Every record must be given again word for word; no picture belongs in the copy.

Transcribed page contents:
--- START ---

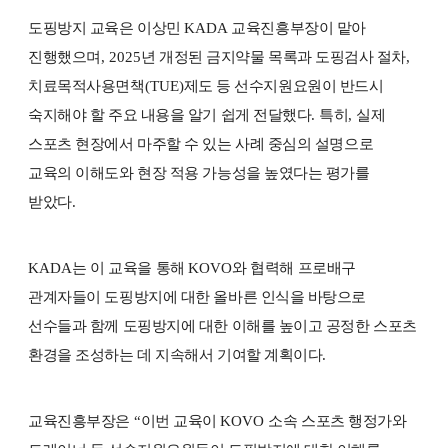
도핑방지 교육은 이상민
KADA
교육진흥부장이 맡아
진행했으며
, 2025
년 개정된 금지약물 목록과 도핑검사 절차
,
치료목적사용면책
(TUE)
제도 등 선수지원요원이 반드시
숙지해야 할 주요 내용을 알기 쉽게 전달했다
.
특히
,
실제
스포츠 현장에서 마주할 수 있는 사례 중심의 설명으로
교육의 이해도와 현장 적용 가능성을 높였다는 평가를
받았다
.
KADA
는 이 교육을 통해
KOVO
와 협력해 프로배구
관계자들이 도핑방지에 대한 올바른 인식을 바탕으로
선수들과 함께 도핑방지에 대한 이해를 높이고 공정한 스포츠
환경을 조성하는 데 지속해서 기여할 계획이다
.
교육진흥부장은
“
이번 교육이
KOVO
소속 스포츠 행정가와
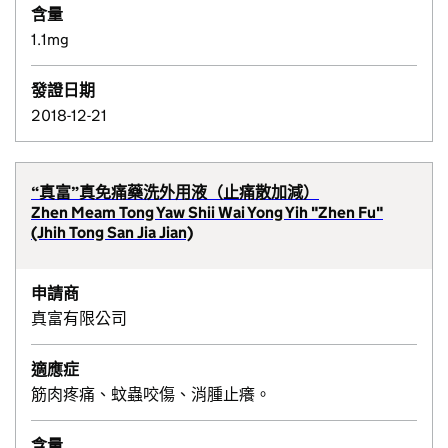
含量
1.1mg
發證日期
2018-12-21
“真富”真免痛藥洗外用液（止痛散加減）
Zhen Meam Tong Yaw Shii Wai Yong Yih "Zhen Fu"
(Jhih Tong San Jia Jian)
申請商
真富有限公司
適應症
筋肉疼痛、蚊蟲咬傷、消腫止癢。
含量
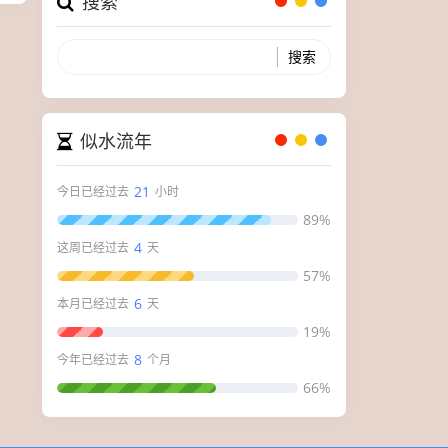
搜索
似水流年
21
今日已经过去
小时
89%
4
这周已经过去
天
57%
6
本月已经过去
天
19%
8
今年已经过去
个月
66%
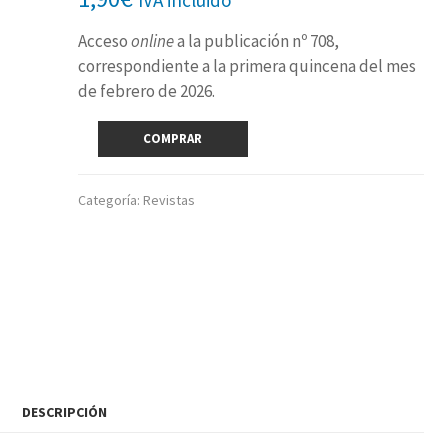
Acceso
online
a la publicación nº 708,
correspondiente a la primera quincena del mes
de febrero de 2026.
Revista
COMPRAR
digital
nº
708
Categoría:
Revistas
(1ª
quincena
febrero
2026)
cantidad
DESCRIPCIÓN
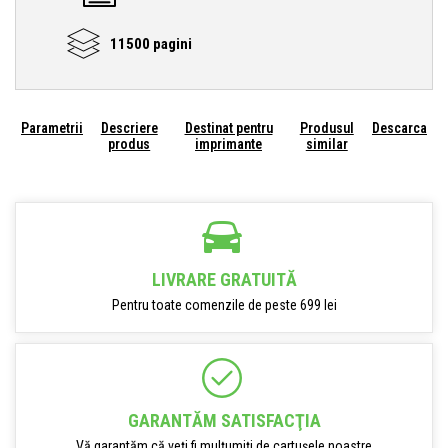
11500 pagini
Parametrii
Descriere
Destinat pentru
Produsul
Descarca
produs
imprimante
similar
LIVRARE GRATUITĂ
Pentru toate comenzile de peste 699 lei
GARANTĂM SATISFACŢIA
Vă garantăm că veți fi mulțumiți de cartușele noastre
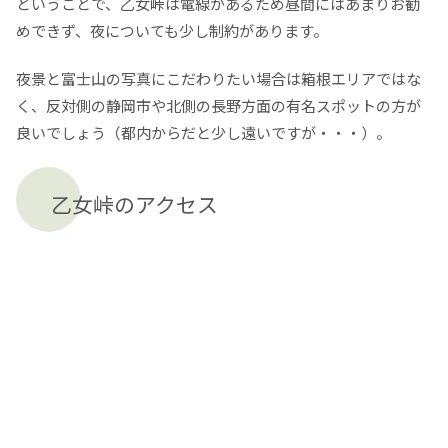
ということで、乙女峠は電線があるため昼間にはあまりお勧
めできず、夜についても少し制約があります。
夜景と富士山の写真にこだわりたい場合は箱根エリアではな
く、反対側の静岡市や北側の長野方面の有名スポットの方が
良いでしょう（都内からだと少し遠いですが・・・）。
乙女峠のアクセス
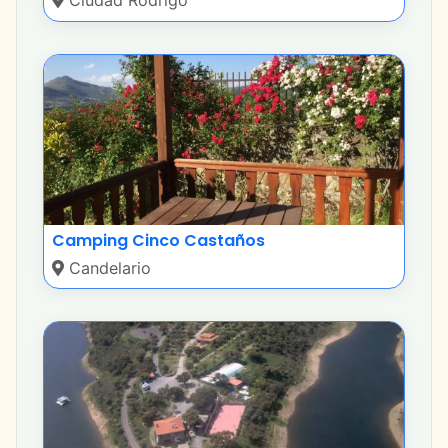
Ciudad Rodrigo
Camping Cinco Castaños
Candelario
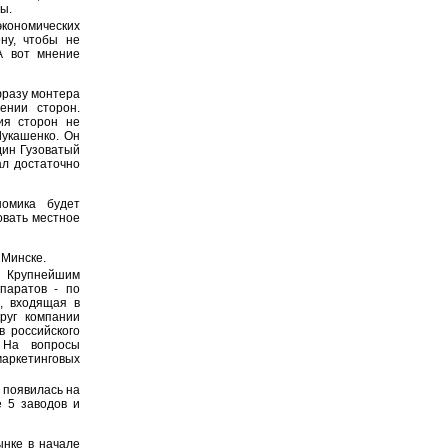
ы.
экономических
ну, чтобы не
А вот мнение
фразу монтера
ении сторон.
ия сторон не
Лукашенко. Он
дин Гузоватый
ал достаточно
омика будет
овать местное
 Минске.
. Крупнейшим
паратов - по
, входящая в
руг компании
в российского
 На вопросы
аркетинговых
 появилась на
 5 заводов и
нке в начале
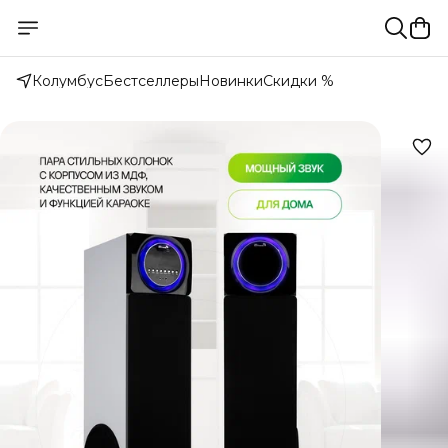
Колумбус
Бестселлеры
Новинки
Скидки %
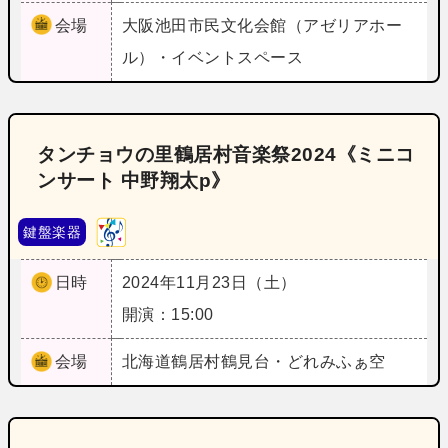
会場
大阪
池田市民文化会館（アゼリアホー
ル）・イベントスペース
タンチョウの里鶴居村音楽祭2024《ミニコ
ンサート 中野翔太p》
鍵盤楽器
日時
2024年11月23日（土）
開演：15:00
会場
北海道
鶴居村鶴見台・どれみふぁ空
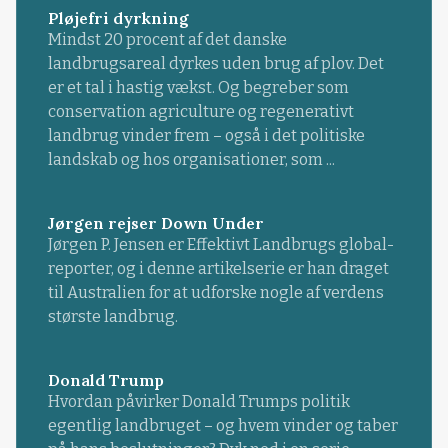
Pløjefri dyrkning
Mindst 20 procent af det danske
landbrugsareal dyrkes uden brug af plov. Det
er et tal i hastig vækst. Og begreber som
conservation agriculture og regenerativt
landbrug vinder frem – også i det politiske
landskab og hos organisationer, som ...
Jørgen rejser Down Under
Jørgen P. Jensen er Effektivt Landbrugs global-
reporter, og i denne artikelserie er han draget
til Australien for at udforske nogle af verdens
største landbrug.
Donald Trump
Hvordan påvirker Donald Trumps politik
egentlig landbruget – og hvem vinder og taber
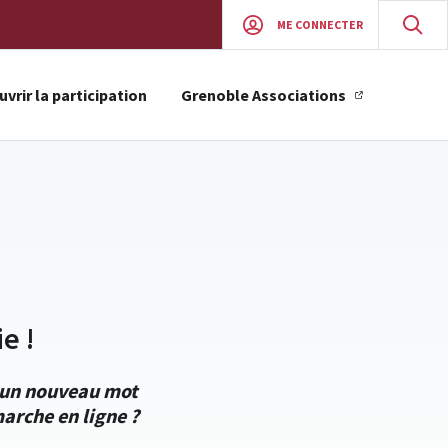
ME CONNECTER
vrir la participation
Grenoble Associations
e !
r un nouveau mot
arche en ligne ?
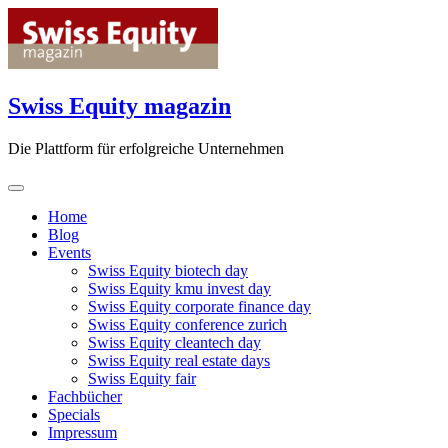
Skip
to
content
Swiss Equity magazin
Die Plattform für erfolgreiche Unternehmen
Home
Blog
Events
Swiss Equity biotech day
Swiss Equity kmu invest day
Swiss Equity corporate finance day
Swiss Equity conference zurich
Swiss Equity cleantech day
Swiss Equity real estate days
Swiss Equity fair
Fachbücher
Specials
Impressum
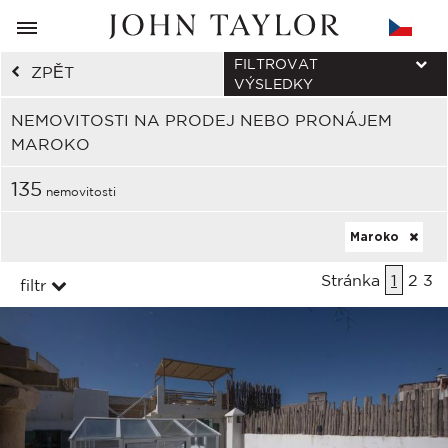
FILTROVAT
ZPĚT
VÝSLEDKY
NEMOVITOSTI NA PRODEJ NEBO PRONÁJEM
MAROKO
135
nemovitosti
Maroko
Stránka
1
2
3
filtr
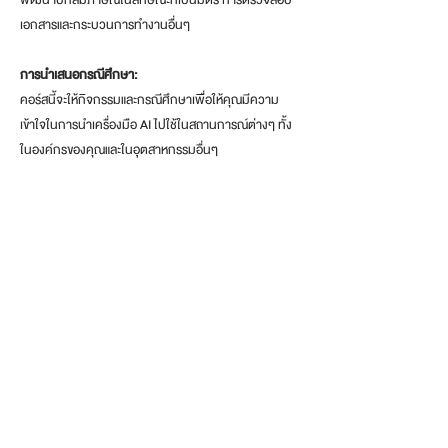
เอกสารและกระบวนการทำงานอื่นๆ
การนำเสนอกรณีศึกษา:
คอร์สนี้จะให้กิจกรรมและกรณีศึกษาเพื่อให้คุณมีความ
เข้าใจในการนำเครื่องมือ AI ไปใช้ในสถานการณ์ต่างๆ ทั้ง
ในองค์กรของคุณและในอุตสาหกรรมอื่นๆ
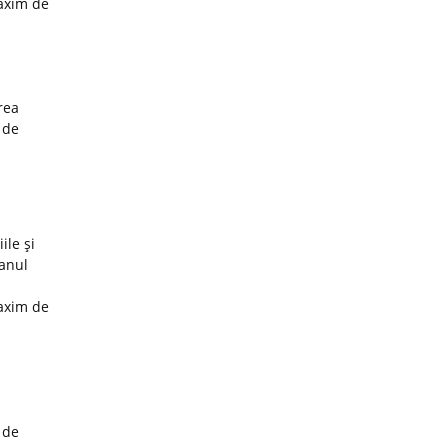
maxim de
rea
 de
ile şi
 anul
maxim de
 de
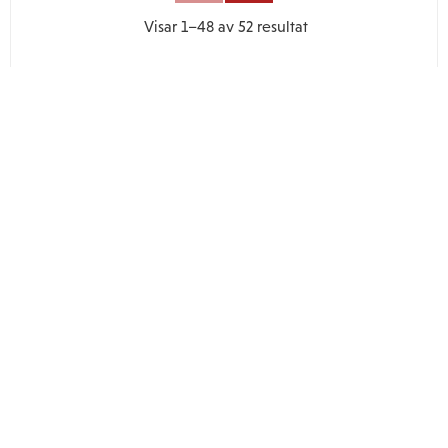
Visar
1–
48
av
52
resultat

--- END ---

TASK SOLUTION.
도핑방지 교육은 이상민
KADA
교육진흥부장이 맡아
진행했으며
, 2025
년 개정된 금지약물 목록과 도핑검사 절차
,
치료목적사용면책
(TUE)
제도 등 선수지원요원이 반드시
숙지해야 할 주요 내용을 알기 쉽게 전달했다
.
특히
,
실제
스포츠 현장에서 마주할 수 있는 사례 중심의 설명으로
교육의 이해도와 현장 적용 가능성을 높였다는 평가를
받았다
.
KADA
는 이 교육을 통해
KOVO
와 협력해 프로배구
관계자들이 도핑방지에 대한 올바른 인식을 바탕으로
선수들과 함께 도핑방지에 대한 이해를 높이고 공정한 스포츠
환경을 조성하는 데 지속해서 기여할 계획이다
.
교육진흥부장은
“
이번 교육이
KOVO
소속 스포츠 행정가와
含量
1.1mg
發證日期
2018-12-21
“真富”真免痛藥洗外用液（止痛散加減）
Zhen Meam Tong Yaw Shii Wai Yong Yih "Zhen Fu"
(Jhih Tong San Jia Jian)
申請商
真富有限公司
適應症
筋肉疼痛、蚊蟲咬傷、消腫止癢。
含量
搜索
似水流年
21
今日已经过去
小时
89%
4
这周已经过去
天
57%
6
本月已经过去
天
19%
8
今年已经过去
个月
66%
Acceso
online
a la publicación nº 708,
correspondiente a la primera quincena del mes
de febrero de 2026.
Revista
COMPRAR
digital
nº
708
Categoría:
Revistas
(1ª
quincena
febrero
2026)
cantidad
DESCRIPCIÓN
11500 pagini
Parametrii
Descriere
Destinat pentru
Produsul
Descarca
produs
imprimante
similar
LIVRARE GRATUITĂ
Pentru toate comenzile de peste 699 lei
GARANTĂM SATISFACŢIA
Vă garantăm că veți fi mulțumiți de cartușele noastre
ということで、乙女峠は電線があるため昼間にはあまりお勧
めできず、夜についても少し制約があります。
夜景と富士山の写真にこだわりたい場合は箱根エリアではな
く、反対側の静岡市や北側の長野方面の有名スポットの方が
良いでしょう（都内からだと少し遠いですが・・・）。
乙女峠のアクセス
Ciudad Rodrigo
Camping Cinco Castaños
Candelario
ы.
экономических
ну, чтобы не
А вот мнение
фразу монтера
ении сторон.
ия сторон не
Лукашенко. Он
дин Гузоватый
ал достаточно
омика будет
овать местное
 Минске.
. Крупнейшим
паратов - по
, входящая в
руг компании
в российского
 На вопросы
аркетинговых
 появилась на
 5 заводов и
нке в начале
Колумбус
Бестселлеры
Новинки
Скидки %
会場
大阪
池田市民文化会館（アゼリアホー
ル）・イベントスペース
タンチョウの里鶴居村音楽祭2024《ミニコ
ンサート 中野翔太p》
鍵盤楽器
日時
2024年11月23日（土）
開演：15:00
会場
北海道
鶴居村鶴見台・どれみふぁ空
Pløjefri dyrkning
Mindst 20 procent af det danske
landbrugsareal dyrkes uden brug af plov. Det
er et tal i hastig vækst. Og begreber som
conservation agriculture og regenerativt
landbrug vinder frem – også i det politiske
landskab og hos organisationer, som ...
Jørgen rejser Down Under
Jørgen P. Jensen er Effektivt Landbrugs global-
reporter, og i denne artikelserie er han draget
til Australien for at udforske nogle af verdens
største landbrug.
Donald Trump
Hvordan påvirker Donald Trumps politik
egentlig landbruget – og hvem vinder og taber
ME CONNECTER
vrir la participation
Grenoble Associations
e !
r un nouveau mot
arche en ligne ?
Skip
to
content
Swiss Equity magazin
Die Plattform für erfolgreiche Unternehmen
Home
Blog
Events
Swiss Equity biotech day
Swiss Equity kmu invest day
Swiss Equity corporate finance day
Swiss Equity conference zurich
Swiss Equity cleantech day
Swiss Equity real estate days
Swiss Equity fair
Fachbücher
Specials
Impressum
FILTROVAT
ZPĚT
VÝSLEDKY
NEMOVITOSTI NA PRODEJ NEBO PRONÁJEM
MAROKO
135
nemovitosti
Maroko
Stránka
1
2
3
filtr
เอกสารและกระบวนการทำงานอื่นๆ
การนำเสนอกรณีศึกษา:
คอร์สนี้จะให้กิจกรรมและกรณีศึกษาเพื่อให้คุณมีความ
เข้าใจในการนำเครื่องมือ AI ไปใช้ในสถานการณ์ต่างๆ ทั้ง
ในองค์กรของคุณและในอุตสาหกรรมอื่นๆ
maxim de
rea
 de
ile şi
 anul
maxim de
 de
Visar
1–
48
av
52
resultat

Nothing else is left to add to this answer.